▸ **EXCERPT**
##########
The primary endpoint was the rate of postoperative SSIs, defined as a postoperative wound infection score of 5 or more. The SSI rate was calculated as the number of lesions with SSIs per total number of lesions in the group.
Overall, 681 patients with 1,133 total lesions were included in the study. Compared with the control arm, the rate of postoperative SSIs was nearly threefold lower among patients who received clindamycin, –2.1% (9 of 422) vs. 5.7% (22 of 388) in the control arm (P = .01 for clindamycin vs. control).
However, flucloxacillin did not demonstrate the same effectiveness. The flucloxacillin arm and the control arm demonstrated similar postoperative SSI rates – 5.3% (17 of 323) vs. 5.7%.
The results were similar after adjusting for baseline differences and lesion ulceration.
The researchers also found that the proportion of lesions that required postoperative systemic antibiotics was four times higher among the control arm, in comparison with the clindamycin arm (8% vs. 2.1%; P < .001). It was two times higher than in the flucloxacillin arm (8% vs. 4%; P = .03).
Treatment with microdoses of incisional flucloxacillin and clindamycin was safe and well tolerated.
##########
[Collected data]
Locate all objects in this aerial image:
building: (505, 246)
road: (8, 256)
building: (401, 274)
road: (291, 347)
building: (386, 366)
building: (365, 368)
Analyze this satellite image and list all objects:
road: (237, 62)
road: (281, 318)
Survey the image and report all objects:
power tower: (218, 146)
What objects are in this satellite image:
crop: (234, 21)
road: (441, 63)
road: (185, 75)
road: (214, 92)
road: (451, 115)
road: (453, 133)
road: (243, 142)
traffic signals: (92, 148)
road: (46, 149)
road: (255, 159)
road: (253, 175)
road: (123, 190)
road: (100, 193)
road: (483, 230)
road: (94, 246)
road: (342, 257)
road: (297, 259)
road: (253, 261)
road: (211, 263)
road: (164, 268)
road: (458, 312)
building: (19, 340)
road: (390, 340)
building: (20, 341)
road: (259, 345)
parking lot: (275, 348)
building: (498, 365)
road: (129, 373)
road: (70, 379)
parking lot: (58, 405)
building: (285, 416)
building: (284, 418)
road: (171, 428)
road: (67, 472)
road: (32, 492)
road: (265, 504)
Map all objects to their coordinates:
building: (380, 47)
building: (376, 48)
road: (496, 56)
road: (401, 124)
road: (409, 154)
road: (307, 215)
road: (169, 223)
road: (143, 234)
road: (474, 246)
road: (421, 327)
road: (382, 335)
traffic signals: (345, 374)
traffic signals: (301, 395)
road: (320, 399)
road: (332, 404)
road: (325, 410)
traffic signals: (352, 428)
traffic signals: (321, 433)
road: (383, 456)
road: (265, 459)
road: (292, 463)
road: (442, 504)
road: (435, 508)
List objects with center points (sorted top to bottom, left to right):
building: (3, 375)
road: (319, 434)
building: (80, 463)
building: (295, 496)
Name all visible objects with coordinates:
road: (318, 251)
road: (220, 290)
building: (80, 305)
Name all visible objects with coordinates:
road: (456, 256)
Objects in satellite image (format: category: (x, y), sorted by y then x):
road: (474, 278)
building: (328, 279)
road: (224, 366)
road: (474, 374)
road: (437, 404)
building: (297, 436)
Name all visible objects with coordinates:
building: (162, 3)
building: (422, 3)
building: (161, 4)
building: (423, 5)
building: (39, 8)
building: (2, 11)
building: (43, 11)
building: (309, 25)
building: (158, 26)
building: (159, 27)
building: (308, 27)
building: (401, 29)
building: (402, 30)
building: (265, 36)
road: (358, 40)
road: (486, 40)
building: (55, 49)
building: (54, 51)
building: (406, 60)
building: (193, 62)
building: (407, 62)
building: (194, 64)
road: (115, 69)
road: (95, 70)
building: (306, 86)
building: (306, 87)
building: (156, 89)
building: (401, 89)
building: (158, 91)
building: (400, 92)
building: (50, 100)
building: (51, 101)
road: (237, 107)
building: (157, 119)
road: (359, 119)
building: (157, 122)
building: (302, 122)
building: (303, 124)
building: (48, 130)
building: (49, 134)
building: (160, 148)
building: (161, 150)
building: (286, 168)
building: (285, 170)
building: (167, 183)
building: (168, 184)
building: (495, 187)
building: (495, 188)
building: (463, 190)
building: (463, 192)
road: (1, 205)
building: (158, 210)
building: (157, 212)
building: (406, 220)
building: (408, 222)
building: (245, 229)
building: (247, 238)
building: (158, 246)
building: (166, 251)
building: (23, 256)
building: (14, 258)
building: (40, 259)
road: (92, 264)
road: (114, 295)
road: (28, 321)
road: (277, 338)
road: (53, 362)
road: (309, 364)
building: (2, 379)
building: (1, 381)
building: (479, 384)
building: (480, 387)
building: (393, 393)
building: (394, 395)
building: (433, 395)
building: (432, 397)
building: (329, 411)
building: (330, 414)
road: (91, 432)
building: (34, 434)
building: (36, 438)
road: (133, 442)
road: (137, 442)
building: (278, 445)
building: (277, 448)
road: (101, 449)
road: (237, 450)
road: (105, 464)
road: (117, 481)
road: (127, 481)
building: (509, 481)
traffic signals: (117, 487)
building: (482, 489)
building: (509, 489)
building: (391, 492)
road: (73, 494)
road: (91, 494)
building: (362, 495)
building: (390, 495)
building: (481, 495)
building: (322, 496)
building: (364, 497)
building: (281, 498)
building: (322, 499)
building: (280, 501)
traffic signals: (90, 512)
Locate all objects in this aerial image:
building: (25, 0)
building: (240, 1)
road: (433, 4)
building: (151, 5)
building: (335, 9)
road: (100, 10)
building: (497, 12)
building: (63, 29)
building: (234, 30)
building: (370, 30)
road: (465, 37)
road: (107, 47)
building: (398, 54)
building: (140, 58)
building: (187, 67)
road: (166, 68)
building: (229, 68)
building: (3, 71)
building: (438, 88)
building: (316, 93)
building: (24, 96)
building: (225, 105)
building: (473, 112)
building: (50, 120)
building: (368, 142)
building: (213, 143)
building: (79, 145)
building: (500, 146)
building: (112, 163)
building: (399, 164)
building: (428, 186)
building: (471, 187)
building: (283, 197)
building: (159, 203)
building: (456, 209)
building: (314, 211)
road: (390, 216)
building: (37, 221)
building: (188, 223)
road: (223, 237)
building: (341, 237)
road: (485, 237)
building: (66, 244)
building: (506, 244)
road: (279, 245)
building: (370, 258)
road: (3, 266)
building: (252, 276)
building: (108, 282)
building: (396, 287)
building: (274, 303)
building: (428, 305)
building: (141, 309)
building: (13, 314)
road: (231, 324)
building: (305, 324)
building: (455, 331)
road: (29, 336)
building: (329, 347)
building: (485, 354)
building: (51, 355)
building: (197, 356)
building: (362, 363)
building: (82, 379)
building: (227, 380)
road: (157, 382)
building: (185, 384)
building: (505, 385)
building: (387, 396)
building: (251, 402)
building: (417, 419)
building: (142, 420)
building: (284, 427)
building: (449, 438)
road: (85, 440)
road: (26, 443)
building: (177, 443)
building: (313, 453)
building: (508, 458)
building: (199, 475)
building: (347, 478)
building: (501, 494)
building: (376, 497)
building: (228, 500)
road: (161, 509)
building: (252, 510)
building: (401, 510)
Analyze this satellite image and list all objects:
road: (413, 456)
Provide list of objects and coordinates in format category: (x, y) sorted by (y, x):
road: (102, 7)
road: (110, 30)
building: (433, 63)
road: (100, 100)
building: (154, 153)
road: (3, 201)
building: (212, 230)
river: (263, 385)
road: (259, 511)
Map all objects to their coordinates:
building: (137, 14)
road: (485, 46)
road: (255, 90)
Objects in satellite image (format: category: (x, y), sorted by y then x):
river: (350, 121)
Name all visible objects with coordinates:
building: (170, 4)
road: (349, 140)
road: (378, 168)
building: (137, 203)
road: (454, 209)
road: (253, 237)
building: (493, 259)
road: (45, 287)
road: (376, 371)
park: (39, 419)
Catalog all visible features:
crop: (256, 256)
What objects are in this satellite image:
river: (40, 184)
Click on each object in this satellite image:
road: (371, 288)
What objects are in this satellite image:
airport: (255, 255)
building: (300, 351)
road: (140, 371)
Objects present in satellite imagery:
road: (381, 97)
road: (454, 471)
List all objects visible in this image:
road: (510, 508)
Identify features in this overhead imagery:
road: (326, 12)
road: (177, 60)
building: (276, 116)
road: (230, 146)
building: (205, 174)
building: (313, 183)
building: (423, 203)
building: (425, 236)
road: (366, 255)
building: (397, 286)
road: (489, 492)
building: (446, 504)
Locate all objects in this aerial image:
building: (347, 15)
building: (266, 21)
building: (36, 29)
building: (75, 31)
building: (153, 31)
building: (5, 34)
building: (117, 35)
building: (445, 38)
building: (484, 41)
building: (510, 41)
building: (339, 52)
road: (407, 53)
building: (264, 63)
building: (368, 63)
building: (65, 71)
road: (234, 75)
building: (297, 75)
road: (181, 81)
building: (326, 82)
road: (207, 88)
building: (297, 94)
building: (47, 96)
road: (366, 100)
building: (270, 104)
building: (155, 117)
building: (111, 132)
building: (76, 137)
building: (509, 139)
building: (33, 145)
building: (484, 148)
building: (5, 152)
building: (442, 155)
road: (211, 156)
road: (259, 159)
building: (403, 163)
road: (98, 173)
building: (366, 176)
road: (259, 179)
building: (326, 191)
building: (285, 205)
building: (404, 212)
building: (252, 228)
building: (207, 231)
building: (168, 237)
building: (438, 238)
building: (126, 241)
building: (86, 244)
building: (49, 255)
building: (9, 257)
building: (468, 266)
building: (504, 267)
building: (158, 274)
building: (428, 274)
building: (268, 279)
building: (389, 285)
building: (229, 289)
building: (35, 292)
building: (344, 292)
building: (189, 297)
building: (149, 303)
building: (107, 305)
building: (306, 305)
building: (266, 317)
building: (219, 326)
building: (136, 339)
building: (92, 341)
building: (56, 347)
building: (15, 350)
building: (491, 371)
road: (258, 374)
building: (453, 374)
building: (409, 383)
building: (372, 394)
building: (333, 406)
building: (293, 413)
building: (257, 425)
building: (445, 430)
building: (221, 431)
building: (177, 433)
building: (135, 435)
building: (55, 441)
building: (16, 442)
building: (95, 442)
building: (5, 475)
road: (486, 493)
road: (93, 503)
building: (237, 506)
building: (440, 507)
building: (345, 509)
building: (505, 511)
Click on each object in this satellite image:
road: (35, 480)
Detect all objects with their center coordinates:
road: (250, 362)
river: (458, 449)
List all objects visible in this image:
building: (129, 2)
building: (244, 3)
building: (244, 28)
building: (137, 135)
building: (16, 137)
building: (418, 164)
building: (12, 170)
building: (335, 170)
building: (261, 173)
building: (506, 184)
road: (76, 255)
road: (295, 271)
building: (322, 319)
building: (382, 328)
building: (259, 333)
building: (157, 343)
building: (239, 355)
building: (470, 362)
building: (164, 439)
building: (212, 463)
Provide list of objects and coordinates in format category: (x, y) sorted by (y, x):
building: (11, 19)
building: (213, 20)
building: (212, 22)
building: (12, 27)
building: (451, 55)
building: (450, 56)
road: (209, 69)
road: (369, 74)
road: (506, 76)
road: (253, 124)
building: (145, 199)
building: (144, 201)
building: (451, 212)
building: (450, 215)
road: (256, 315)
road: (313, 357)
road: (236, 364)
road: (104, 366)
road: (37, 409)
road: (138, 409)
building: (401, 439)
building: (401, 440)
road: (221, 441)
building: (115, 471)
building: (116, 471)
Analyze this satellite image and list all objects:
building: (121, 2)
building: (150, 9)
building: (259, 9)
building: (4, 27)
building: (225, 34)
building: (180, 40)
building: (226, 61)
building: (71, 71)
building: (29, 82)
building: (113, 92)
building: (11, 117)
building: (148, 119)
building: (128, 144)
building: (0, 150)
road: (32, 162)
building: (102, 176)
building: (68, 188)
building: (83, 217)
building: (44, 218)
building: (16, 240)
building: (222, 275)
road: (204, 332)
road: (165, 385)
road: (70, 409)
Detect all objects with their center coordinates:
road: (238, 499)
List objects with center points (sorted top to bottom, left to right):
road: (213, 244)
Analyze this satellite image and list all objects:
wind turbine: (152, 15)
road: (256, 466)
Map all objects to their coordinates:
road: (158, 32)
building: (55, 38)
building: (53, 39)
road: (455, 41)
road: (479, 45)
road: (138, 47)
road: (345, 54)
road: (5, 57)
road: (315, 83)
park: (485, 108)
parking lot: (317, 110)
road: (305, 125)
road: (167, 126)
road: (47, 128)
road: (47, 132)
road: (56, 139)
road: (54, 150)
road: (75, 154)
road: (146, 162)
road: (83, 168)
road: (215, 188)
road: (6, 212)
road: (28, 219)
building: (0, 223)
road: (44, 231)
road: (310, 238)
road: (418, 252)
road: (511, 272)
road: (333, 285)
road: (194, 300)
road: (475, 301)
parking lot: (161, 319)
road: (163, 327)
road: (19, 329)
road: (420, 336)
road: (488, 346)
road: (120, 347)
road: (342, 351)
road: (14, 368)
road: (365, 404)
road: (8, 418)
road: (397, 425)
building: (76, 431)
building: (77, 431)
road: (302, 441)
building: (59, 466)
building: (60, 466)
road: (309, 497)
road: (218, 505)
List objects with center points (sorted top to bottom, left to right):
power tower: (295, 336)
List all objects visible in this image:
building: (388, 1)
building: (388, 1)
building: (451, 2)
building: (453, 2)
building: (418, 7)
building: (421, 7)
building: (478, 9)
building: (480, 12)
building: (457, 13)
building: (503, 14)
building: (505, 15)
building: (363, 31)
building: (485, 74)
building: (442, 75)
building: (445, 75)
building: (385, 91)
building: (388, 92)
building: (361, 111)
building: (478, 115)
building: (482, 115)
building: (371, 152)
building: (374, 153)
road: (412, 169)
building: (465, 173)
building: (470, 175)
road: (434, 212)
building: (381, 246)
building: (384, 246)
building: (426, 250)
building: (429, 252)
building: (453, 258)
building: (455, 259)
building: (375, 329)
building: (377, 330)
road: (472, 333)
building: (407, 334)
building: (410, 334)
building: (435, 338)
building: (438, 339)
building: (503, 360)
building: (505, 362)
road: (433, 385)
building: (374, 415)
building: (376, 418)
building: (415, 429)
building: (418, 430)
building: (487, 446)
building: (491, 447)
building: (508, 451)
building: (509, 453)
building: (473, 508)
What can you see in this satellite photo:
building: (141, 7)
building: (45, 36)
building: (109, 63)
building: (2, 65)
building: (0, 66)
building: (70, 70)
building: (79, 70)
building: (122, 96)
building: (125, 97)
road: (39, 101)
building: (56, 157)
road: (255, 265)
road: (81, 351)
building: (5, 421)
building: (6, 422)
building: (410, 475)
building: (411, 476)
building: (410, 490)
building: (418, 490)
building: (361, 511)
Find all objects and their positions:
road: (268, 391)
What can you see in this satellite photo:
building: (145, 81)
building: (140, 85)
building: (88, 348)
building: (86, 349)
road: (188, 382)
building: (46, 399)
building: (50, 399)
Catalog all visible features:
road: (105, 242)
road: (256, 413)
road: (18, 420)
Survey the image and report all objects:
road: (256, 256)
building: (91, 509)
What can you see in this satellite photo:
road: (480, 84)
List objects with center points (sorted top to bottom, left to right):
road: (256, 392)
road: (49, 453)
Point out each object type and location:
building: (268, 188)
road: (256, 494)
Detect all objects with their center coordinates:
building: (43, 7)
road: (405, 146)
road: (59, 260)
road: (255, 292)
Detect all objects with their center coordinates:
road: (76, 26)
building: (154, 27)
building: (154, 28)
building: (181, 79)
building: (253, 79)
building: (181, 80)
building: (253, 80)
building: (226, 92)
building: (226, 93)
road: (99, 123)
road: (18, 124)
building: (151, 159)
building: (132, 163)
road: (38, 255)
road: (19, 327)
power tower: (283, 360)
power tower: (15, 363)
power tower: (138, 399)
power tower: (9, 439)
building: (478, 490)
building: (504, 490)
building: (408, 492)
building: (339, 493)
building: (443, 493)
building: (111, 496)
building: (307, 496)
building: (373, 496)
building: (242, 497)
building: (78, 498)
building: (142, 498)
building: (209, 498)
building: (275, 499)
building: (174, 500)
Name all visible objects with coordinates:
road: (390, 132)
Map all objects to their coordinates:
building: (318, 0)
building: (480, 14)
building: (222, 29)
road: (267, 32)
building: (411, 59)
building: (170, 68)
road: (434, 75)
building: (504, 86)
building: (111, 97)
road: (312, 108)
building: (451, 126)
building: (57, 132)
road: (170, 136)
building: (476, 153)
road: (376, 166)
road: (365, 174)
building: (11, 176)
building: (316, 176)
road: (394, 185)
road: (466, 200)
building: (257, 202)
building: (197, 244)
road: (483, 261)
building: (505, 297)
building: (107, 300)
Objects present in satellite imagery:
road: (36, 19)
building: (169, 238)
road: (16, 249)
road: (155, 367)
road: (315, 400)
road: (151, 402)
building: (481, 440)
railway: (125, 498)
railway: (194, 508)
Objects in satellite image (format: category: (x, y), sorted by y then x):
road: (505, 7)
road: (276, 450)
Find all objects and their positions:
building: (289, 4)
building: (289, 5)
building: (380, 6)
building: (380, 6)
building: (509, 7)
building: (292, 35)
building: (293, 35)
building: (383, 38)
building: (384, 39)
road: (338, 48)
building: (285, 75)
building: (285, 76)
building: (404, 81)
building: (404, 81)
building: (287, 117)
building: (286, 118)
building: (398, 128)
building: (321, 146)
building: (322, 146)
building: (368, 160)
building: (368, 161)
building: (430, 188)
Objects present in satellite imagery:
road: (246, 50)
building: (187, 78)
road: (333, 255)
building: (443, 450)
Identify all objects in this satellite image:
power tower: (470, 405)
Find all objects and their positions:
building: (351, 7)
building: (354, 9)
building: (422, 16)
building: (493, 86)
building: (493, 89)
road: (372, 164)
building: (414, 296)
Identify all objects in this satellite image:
##########
▸ **CHECK YOUR UNDERSTANDING**
1. According to the excerpt, how many patients and lesions were included in the study?
2. Output the part of the excerpt starting at "The primary endpoint" and ending at "clindamycin vs. control).".
3. Do these statements agree with the excerpt? Answer yes or no for each and quote the deciding words. (a) The flucloxacillin arm had a postoperative SSI rate similar to that of the control arm. (b) The results changed after adjusting for baseline differences and lesion ulceration. (c) Treatment with microdoses of incisional flucloxacillin and clindamycin was poorly tolerated.
The rows have no connection to the excerpt.

▸ **SOLUTIONS BY TASK**
1. 681 patients with 1,133 total lesions.

2.
The primary endpoint was the rate of postoperative SSIs, defined as a postoperative wound infection score of 5 or more. The SSI rate was calculated as the number of lesions with SSIs per total number of lesions in the group.
Overall, 681 patients with 1,133 total lesions were included in the study. Compared with the control arm, the rate of postoperative SSIs was nearly threefold lower among patients who received clindamycin, –2.1% (9 of 422) vs. 5.7% (22 of 388) in the control arm (P = .01 for clindamycin vs. control).

3.
(a) Yes: "The flucloxacillin arm and the control arm demonstrated similar postoperative SSI rates"
(b) No: "The results were similar after adjusting for baseline differences and lesion ulceration."
(c) No: "Treatment with microdoses of incisional flucloxacillin and clindamycin was safe and well tolerated."